[Job]
Write out all of the records precisely. Skip anything that is a picture.

[[ Dataset open ]]

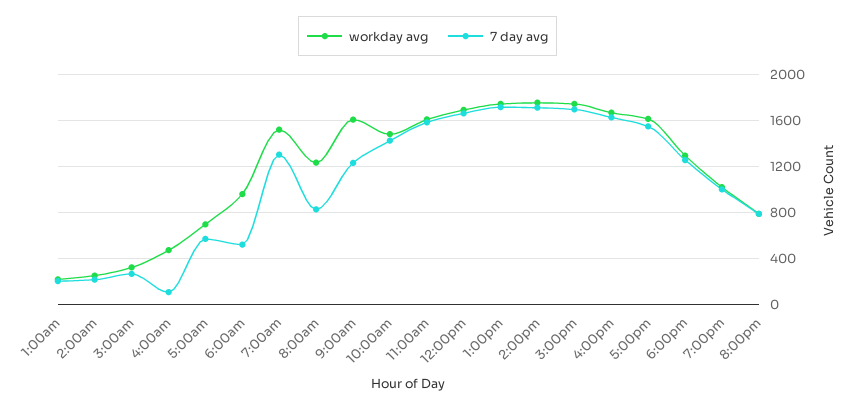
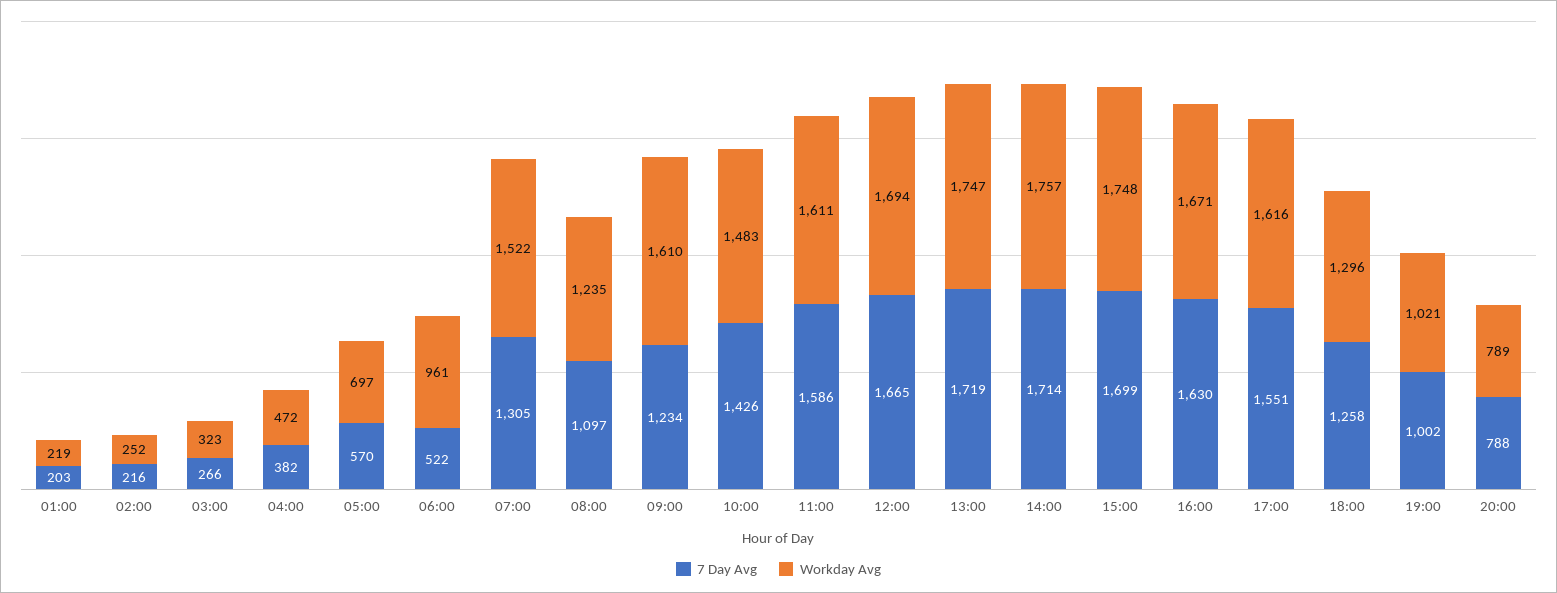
  {
    "workday avg": {
      "1:00am": 219,
      "2:00am": 252,
      "3:00am": 323,
      "4:00am": 472,
      "5:00am": 697,
      "6:00am": 961,
      "7:00am": 1522,
      "8:00am": 1235,
      "9:00am": 1610,
      "10:00am": 1483,
      "11:00am": 1611,
      "12:00pm": 1694,
      "1:00pm": 1747,
      "2:00pm": 1757,
      "3:00pm": 1748,
      "4:00pm": 1671,
      "5:00pm": 1616,
      "6:00pm": 1296,
      "7:00pm": 1021,
      "8:00pm": 789
    },
    "7 day avg": {
      "1:00am": 203,
      "2:00am": 216,
      "3:00am": 266,
-     "4:00am": 100,
+     "4:00am": 382,
      "5:00am": 570,
      "6:00am": 522,
      "7:00am": 1305,
-     "8:00am": 800,
+     "8:00am": 1097,
      "9:00am": 1234,
      "10:00am": 1426,
      "11:00am": 1586,
      "12:00pm": 1665,
      "1:00pm": 1719,
      "2:00pm": 1714,
      "3:00pm": 1699,
      "4:00pm": 1630,
      "5:00pm": 1551,
      "6:00pm": 1258,
      "7:00pm": 1002,
      "8:00pm": 788
    }
  }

[[ Dataset closed ]]

[Exercise result]
  {
    "workday avg": {
      "1:00am": 219,
      "2:00am": 252,
      "3:00am": 323,
      "4:00am": 472,
      "5:00am": 697,
      "6:00am": 961,
      "7:00am": 1522,
      "8:00am": 1235,
      "9:00am": 1610,
      "10:00am": 1483,
      "11:00am": 1611,
      "12:00pm": 1694,
      "1:00pm": 1747,
      "2:00pm": 1757,
      "3:00pm": 1748,
      "4:00pm": 1671,
      "5:00pm": 1616,
      "6:00pm": 1296,
      "7:00pm": 1021,
      "8:00pm": 789
    },
    "7 day avg": {
      "1:00am": 203,
      "2:00am": 216,
      "3:00am": 266,
-     "4:00am": 100,
+     "4:00am": 382,
      "5:00am": 570,
      "6:00am": 522,
      "7:00am": 1305,
-     "8:00am": 800,
+     "8:00am": 1097,
      "9:00am": 1234,
      "10:00am": 1426,
      "11:00am": 1586,
      "12:00pm": 1665,
      "1:00pm": 1719,
      "2:00pm": 1714,
      "3:00pm": 1699,
      "4:00pm": 1630,
      "5:00pm": 1551,
      "6:00pm": 1258,
      "7:00pm": 1002,
      "8:00pm": 788
    }
  }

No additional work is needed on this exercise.